Das landwirtschaftliche Grundstück von der BVVG – Grundstücksverkauf unter Wert als staatliche Beihilfe?

Der Bundesgerichtshof hat ein Vorabentscheidungsersuchen nach Art. 267 AEUV an den Gerichtshof der Europäischen Union zu der Rechtsfrage gerichtet, ob Art. 107 Abs. 1 AEUV einer nationalen Regelung wie § 9 Abs. 1 Nr. 3 GrdstVG entgegensteht, welche es zur Verbesserung der Agrarstruktur einer dem Staat zuzurechnenden Einrichtung wie der BVVG im Ergebnis verbietet, ein zum Verkauf stehendes landwirtschaftliches Grundstück an den Höchstbietenden einer öffentlichen Ausschreibung zu verkaufen, wenn das Höchstgebot in einem groben Missverhältnis zu dem Wert des Grundstücks steht.
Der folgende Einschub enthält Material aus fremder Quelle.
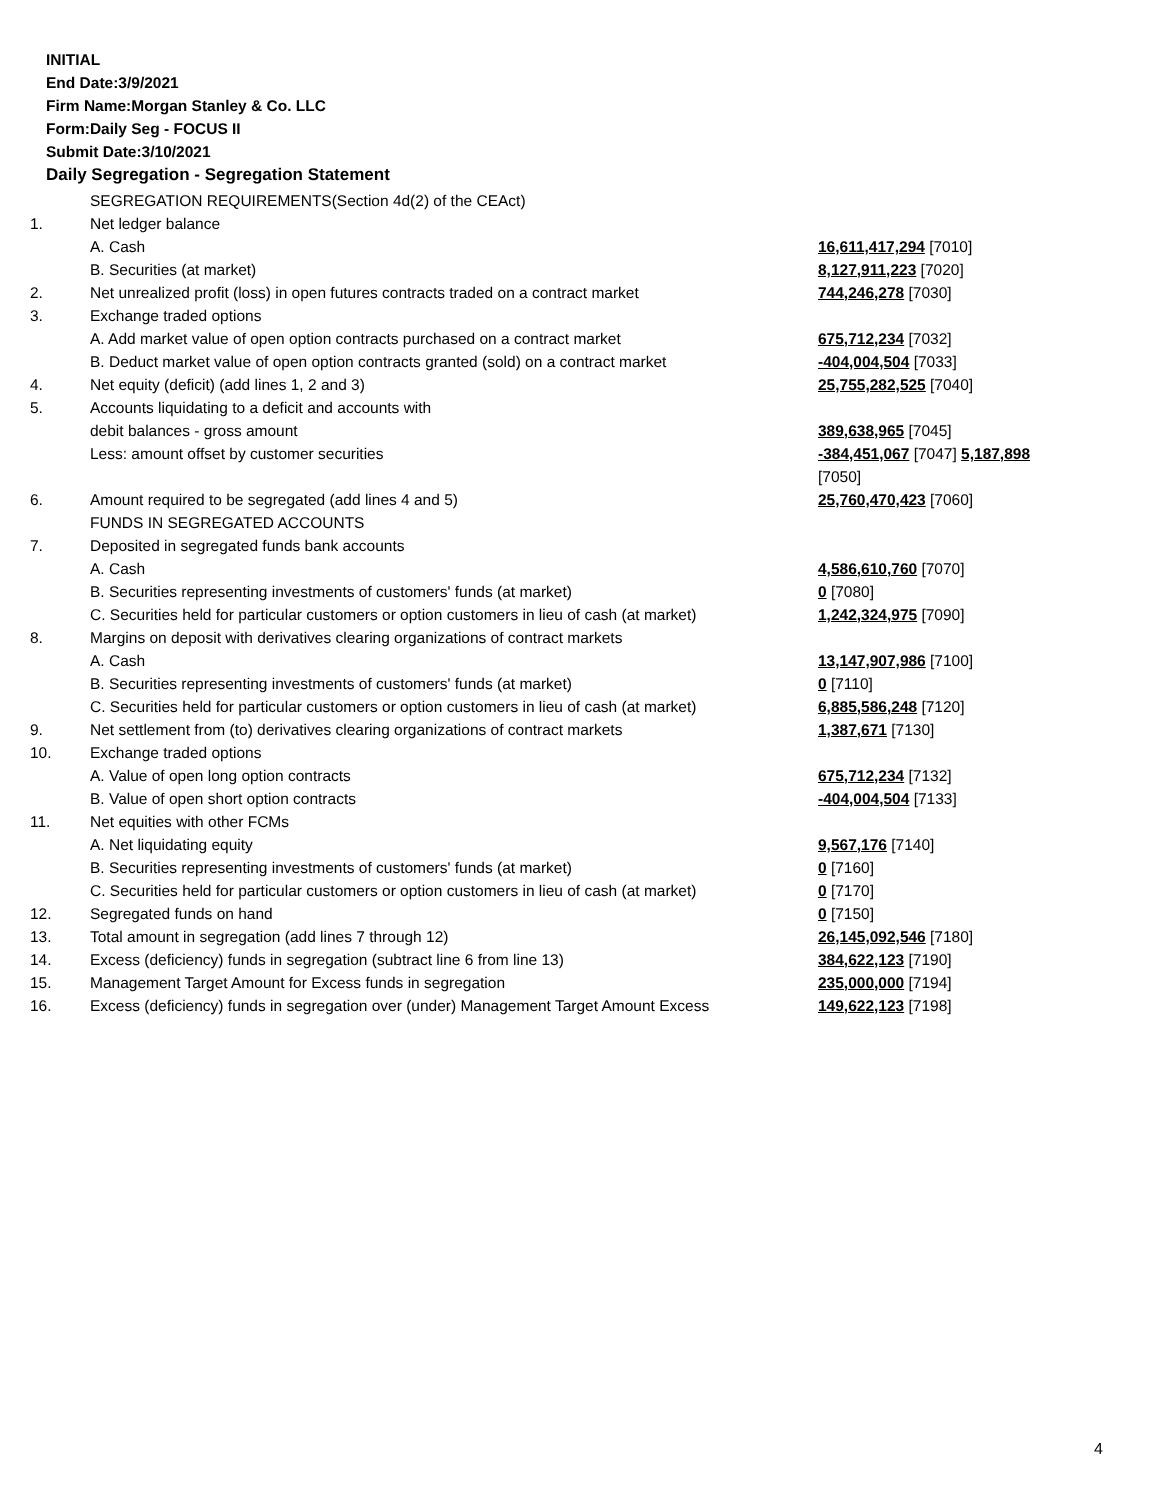INITIAL
End Date:3/9/2021
Firm Name:Morgan Stanley & Co. LLC
Form:Daily Seg - FOCUS II
Submit Date:3/10/2021
Daily Segregation - Segregation Statement
| | SEGREGATION REQUIREMENTS(Section 4d(2) of the CEAct) | |
| 1. | Net ledger balance | |
| | A. Cash | 16,611,417,294 [7010] |
| | B. Securities (at market) | 8,127,911,223 [7020] |
| 2. | Net unrealized profit (loss) in open futures contracts traded on a contract market | 744,246,278 [7030] |
| 3. | Exchange traded options | |
| | A. Add market value of open option contracts purchased on a contract market | 675,712,234 [7032] |
| | B. Deduct market value of open option contracts granted (sold) on a contract market | -404,004,504 [7033] |
| 4. | Net equity (deficit) (add lines 1, 2 and 3) | 25,755,282,525 [7040] |
| 5. | Accounts liquidating to a deficit and accounts with | |
| | debit balances - gross amount | 389,638,965 [7045] |
| | Less: amount offset by customer securities | -384,451,067 [7047] 5,187,898 [7050] |
| 6. | Amount required to be segregated (add lines 4 and 5) | 25,760,470,423 [7060] |
| | FUNDS IN SEGREGATED ACCOUNTS | |
| 7. | Deposited in segregated funds bank accounts | |
| | A. Cash | 4,586,610,760 [7070] |
| | B. Securities representing investments of customers' funds (at market) | 0 [7080] |
| | C. Securities held for particular customers or option customers in lieu of cash (at market) | 1,242,324,975 [7090] |
| 8. | Margins on deposit with derivatives clearing organizations of contract markets | |
| | A. Cash | 13,147,907,986 [7100] |
| | B. Securities representing investments of customers' funds (at market) | 0 [7110] |
| | C. Securities held for particular customers or option customers in lieu of cash (at market) | 6,885,586,248 [7120] |
| 9. | Net settlement from (to) derivatives clearing organizations of contract markets | 1,387,671 [7130] |
| 10. | Exchange traded options | |
| | A. Value of open long option contracts | 675,712,234 [7132] |
| | B. Value of open short option contracts | -404,004,504 [7133] |
| 11. | Net equities with other FCMs | |
| | A. Net liquidating equity | 9,567,176 [7140] |
| | B. Securities representing investments of customers' funds (at market) | 0 [7160] |
| | C. Securities held for particular customers or option customers in lieu of cash (at market) | 0 [7170] |
| 12. | Segregated funds on hand | 0 [7150] |
| 13. | Total amount in segregation (add lines 7 through 12) | 26,145,092,546 [7180] |
| 14. | Excess (deficiency) funds in segregation (subtract line 6 from line 13) | 384,622,123 [7190] |
| 15. | Management Target Amount for Excess funds in segregation | 235,000,000 [7194] |
| 16. | Excess (deficiency) funds in segregation over (under) Management Target Amount Excess | 149,622,123 [7198] |
4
Das landwirtschaftliche Grundstück von der BVVG – Grundstücksverkauf unter Wert als staatliche Beihilfe?

Nach der Rechtsprechung des Bundesgerichtshofs gilt die Befreiungsklausel des § 4 Nr. 1 GrdstVG nicht für die BVVG. Verkäufe von landwirtschaftlichen Grundstücken durch die BVVG bedürfen somit der Genehmigung nach dem Grundstücksverkehrsgesetz.

Ziel des Grundstücksverkehrsgesetzes ist es, zur Verbesserung der Agrarstruktur beizutragen. § 9 Abs. 1 GrdstVG enthält dazu drei Tatbestände, bei deren Vorliegen die Genehmigung des Erwerbs eines land- oder forstwirtschaftlichen Grundstücks versagt werden kann.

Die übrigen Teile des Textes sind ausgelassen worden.